Musing at Morningbell

A night at Morningbell Records leads to introspection on Jackson’s music scene.

A night at Morningbell Records leads to introspection on Jackson’s music scene. Photo by Trip Burns.

On Sept. 7, 5th Child celebrated the release of his newest album, “Love Letters and Suicide Notes,” at Morningbell Records (622 Duling Ave., Suite 212, 769-233-7468) with a performance by 5th Wolf, a combination of himself and Jackson rock band Spacewolf. Here are some of my random thoughts from the night.

“Man, I love Morningbell.” In less than a year, Morningbell has gone from an idea in the minds of Drew and Sarah McKercher to not only the go-to place to buy records, CDs, and other music-related stuff, but also one of the most consistent live music venues in the city. The store supports every facet of the Jackson music scene, and we are all grateful and better for it. Plus, what’s better than watching music while standing in the record aisles?

“Wow, there’s a lot of people here.” Morningbell is one of the cozier venues in the city, and this is especially true when there is a good turnout. The excitement level for this show was huge, seeing as how two of Jackson’s most beloved acts were combining forces. I’ll put it this way: 5th sold out the CDs and shirts he brought with him with at least a dozen people still looking to make purchases. You don’t see that very often. (Note: the CD is available at the store and I suggest you go cop one.)

“This is really special.” As I looked around, I couldn’t help but feel proud of my city. My main goal as a Jackson music supporter and promoter has been to unite the different scenes within Jackson into one cohesive scene with collaborations that bring everyone together. It’s cool to see that vision play out in real life, and 5th Wolf was a concrete embodiment of that. On top of that, Jackson rock duo Liver Mousse is featured on a track off of 5th’s new album. A local saxophone player joined 5th Wolf on stage for the night. Cross-pollination will continue to, as those of us within the city who share that vision have all kinds of shows, records, and new collaborations coming your way soon. For some, a show featuring a rock band and a rapper in Jackson doesn’t seem like that big of a deal. But just remember, we aren’t that far removed from the days where touring black singing groups had to play in the South to rooms with a white line down the middle to separate races.

“Whoa, Caitlin is crying.” To be fair, Caitlin Cox (of Liver Mousse) cries a lot. Her sweet and empathetic nature requires it. I really understood where the tears were coming from on this night, for sure. The crowd at Morningbell was beautiful. People of different ages and races with different musical tastes were jammed in the room. One of the biggest complaints I hear from people who complain about things is that Jackson’s music scene is segregated by both genre and race. As I mentioned, that is being worked on, and on this night it wasn’t an issue. It’s funny to me, I must say, that the people I hear complain about a segregated music scene or that there is nothing to do in Jackson are the people that you never see out at anything. Lame.

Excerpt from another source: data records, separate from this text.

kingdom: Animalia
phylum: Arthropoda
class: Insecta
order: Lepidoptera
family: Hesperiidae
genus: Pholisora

“Frank Ezelle is the coolest person in Jackson.” If you don’t know Frank, you need to. If you support local music in Jackson, you have probably seen him diligently videotaping shows all over town. Ezelle, 60, goes to more stuff than even my wife and me. Not only does he record the shows and post videos on his YouTube page (Jackson MS Music), he also burns DVDs of the shows and carries them around in his camera bag to give out to everyone involved.

“I absolutely love Jackson.” At this point, that goes without saying. Peace.